Xiaomi has positioned the XRING 01 to compete at the top tier of mobile processing. According to the company, the chipset scored approximately 30 million points on the AnTuTu benchmark, a widely-used performance testing tool. However, a new report from Wccftech indicates a slightly lower real-world score of 26 million, which places the XRING 01 just behind the Snapdragon 8 Elite and the Dimensity 9400 in terms of raw power.
Despite not being the outright performance leader, the XRING 01 shows Xiaomi’s ambition to control more of its hardware ecosystem, similar to Apple and Samsung. By developing its own silicon, Xiaomi gains greater flexibility in software optimization and device integration.

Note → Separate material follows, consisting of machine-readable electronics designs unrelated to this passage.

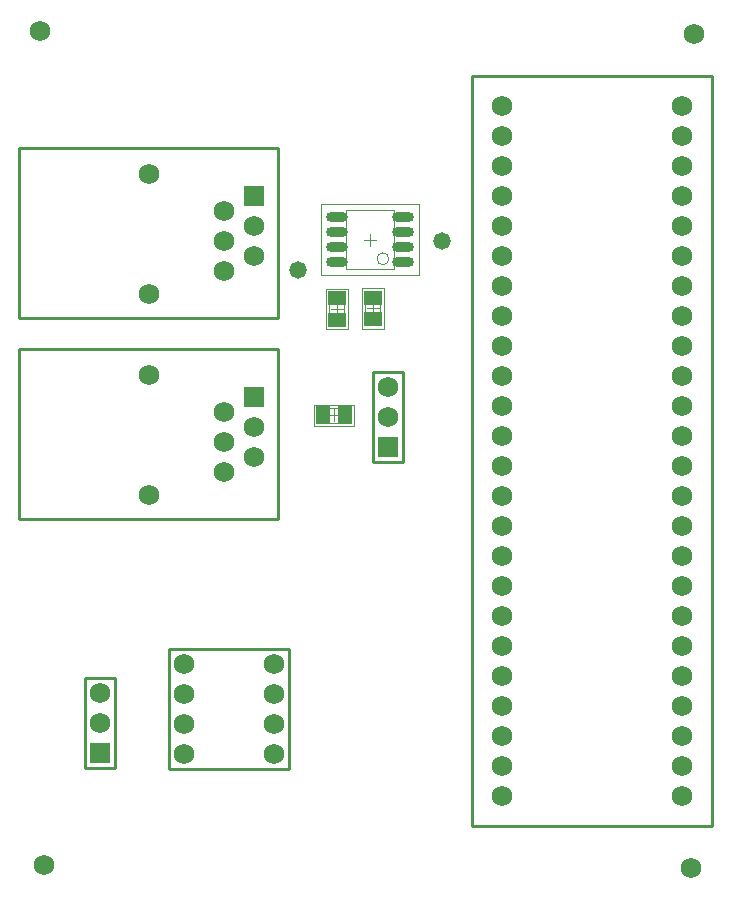
<source format=gts>
G04*
G04 #@! TF.GenerationSoftware,Altium Limited,Altium Designer,19.1.8 (144)*
G04*
G04 Layer_Color=8388736*
%FSLAX25Y25*%
%MOIN*%
G70*
G01*
G75*
%ADD12C,0.01000*%
%ADD14C,0.00394*%
%ADD15C,0.00197*%
%ADD20R,0.04934X0.05918*%
%ADD21R,0.06312X0.04934*%
%ADD22R,0.05918X0.04934*%
%ADD23O,0.07296X0.03359*%
%ADD24C,0.06800*%
%ADD25R,0.06800X0.06800*%
%ADD26C,0.05800*%
D12*
X157000Y26500D02*
Y276500D01*
Y26500D02*
X237000D01*
Y276500D01*
X157000D02*
X237000D01*
X124000Y178000D02*
X134000D01*
X124000Y147999D02*
Y178000D01*
Y147999D02*
X134000D01*
Y178000D01*
X38000Y45999D02*
Y76000D01*
X28000Y45999D02*
X38000D01*
X28000D02*
Y76000D01*
X38000D01*
X96000Y45500D02*
Y85500D01*
X56000Y45500D02*
X96000D01*
X56000D02*
Y85500D01*
X96000D01*
X6000Y252500D02*
X50000D01*
X6000Y196000D02*
Y252500D01*
Y196000D02*
X92500D01*
Y252500D01*
X49500D02*
X92500D01*
X6000Y185500D02*
X50000D01*
X6000Y129000D02*
Y185500D01*
Y129000D02*
X92500D01*
Y185500D01*
X49500D02*
X92500D01*
D14*
X129299Y215701D02*
G03*
X129299Y215701I-1969J0D01*
G01*
X106909Y161020D02*
X115374D01*
X106909Y165980D02*
X115374D01*
Y161020D02*
Y165980D01*
X106909Y161020D02*
Y165980D01*
X121520Y203374D02*
X126480D01*
X121520Y194909D02*
X126480D01*
Y203374D01*
X121520Y194909D02*
Y203374D01*
X114480Y194768D02*
Y203232D01*
X109520Y194768D02*
Y203232D01*
X114480D01*
X109520Y194768D02*
X114480D01*
X115126Y231842D02*
X130874D01*
X115126Y212158D02*
X130874D01*
X115126D02*
Y231842D01*
X130874Y212158D02*
Y231842D01*
X111142Y161531D02*
Y165469D01*
X109173Y163500D02*
X113110D01*
X124000Y197173D02*
Y201110D01*
X122031Y199142D02*
X125969D01*
X110031Y199000D02*
X113969D01*
X112000Y197031D02*
Y200969D01*
X123000Y220031D02*
Y223969D01*
X121031Y222000D02*
X124969D01*
D15*
X104449Y159957D02*
X117835D01*
X104449Y167043D02*
X117835D01*
Y159957D02*
Y167043D01*
X104449Y159957D02*
Y167043D01*
X120260Y205835D02*
X127740D01*
X120260Y192449D02*
X127740D01*
Y205835D01*
X120260Y192449D02*
Y205835D01*
X115543Y192307D02*
Y205693D01*
X108457Y192307D02*
Y205693D01*
X115543D01*
X108457Y192307D02*
X115543D01*
X106661Y233811D02*
X139339D01*
X106661Y210189D02*
X139339D01*
X106661D02*
Y233811D01*
X139339Y210189D02*
Y233811D01*
D20*
X114784Y163500D02*
D03*
X107500D02*
D03*
D21*
X124000Y202783D02*
D03*
Y195500D02*
D03*
D22*
X112000Y202642D02*
D03*
Y195358D02*
D03*
D23*
X111878Y229500D02*
D03*
Y224500D02*
D03*
Y219500D02*
D03*
Y214500D02*
D03*
X134122Y229500D02*
D03*
Y224500D02*
D03*
Y219500D02*
D03*
Y214500D02*
D03*
D24*
X227000Y106500D02*
D03*
Y116500D02*
D03*
Y126500D02*
D03*
Y266500D02*
D03*
Y256500D02*
D03*
Y246500D02*
D03*
X167000Y126500D02*
D03*
X227000Y96500D02*
D03*
Y86500D02*
D03*
Y76500D02*
D03*
Y66500D02*
D03*
Y56500D02*
D03*
Y46500D02*
D03*
Y36500D02*
D03*
X167000D02*
D03*
Y46500D02*
D03*
Y56500D02*
D03*
Y66500D02*
D03*
Y76500D02*
D03*
Y86500D02*
D03*
Y96500D02*
D03*
Y106500D02*
D03*
Y116500D02*
D03*
X227000Y236500D02*
D03*
Y226500D02*
D03*
Y216500D02*
D03*
Y206500D02*
D03*
Y196500D02*
D03*
Y186500D02*
D03*
Y176500D02*
D03*
Y166500D02*
D03*
Y156500D02*
D03*
Y146500D02*
D03*
Y136500D02*
D03*
X167000D02*
D03*
Y146500D02*
D03*
Y156500D02*
D03*
Y166500D02*
D03*
Y176500D02*
D03*
Y186500D02*
D03*
Y196500D02*
D03*
Y206500D02*
D03*
Y216500D02*
D03*
Y226500D02*
D03*
Y236500D02*
D03*
Y246500D02*
D03*
Y256500D02*
D03*
Y266500D02*
D03*
X129000Y163000D02*
D03*
Y173000D02*
D03*
X33000Y71000D02*
D03*
Y61000D02*
D03*
X91000Y50500D02*
D03*
Y60500D02*
D03*
Y70500D02*
D03*
Y80500D02*
D03*
X61000D02*
D03*
Y70500D02*
D03*
Y60500D02*
D03*
Y50500D02*
D03*
X74500Y211500D02*
D03*
Y221500D02*
D03*
Y231500D02*
D03*
X84500Y216500D02*
D03*
Y226500D02*
D03*
X49500Y204000D02*
D03*
Y244000D02*
D03*
X74500Y144500D02*
D03*
Y154500D02*
D03*
Y164500D02*
D03*
X84500Y149500D02*
D03*
Y159500D02*
D03*
X49500Y137000D02*
D03*
Y177000D02*
D03*
X230000Y12500D02*
D03*
X14500Y13500D02*
D03*
X13000Y291500D02*
D03*
X231000Y290500D02*
D03*
D25*
X129000Y153000D02*
D03*
X33000Y51000D02*
D03*
X84500Y236500D02*
D03*
Y169500D02*
D03*
D26*
X99000Y212000D02*
D03*
X147000Y221500D02*
D03*
M02*

</source>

The first devices to feature the new chipset are the Xiaomi 15s Pro smartphone and the Xiaomi Pad 7 Ultra tablet, both currently available in China. These devices will serve as real-world testing grounds for the capabilities of the XRING 01 and may determine Xiaomi’s future in chip development.
With the XRING 01, Xiaomi has taken a bold step toward vertical integration and brand differentiation. While it may not yet dethrone the current performance leaders, it lays the foundation for a more competitive and innovative future in the mobile chipset market.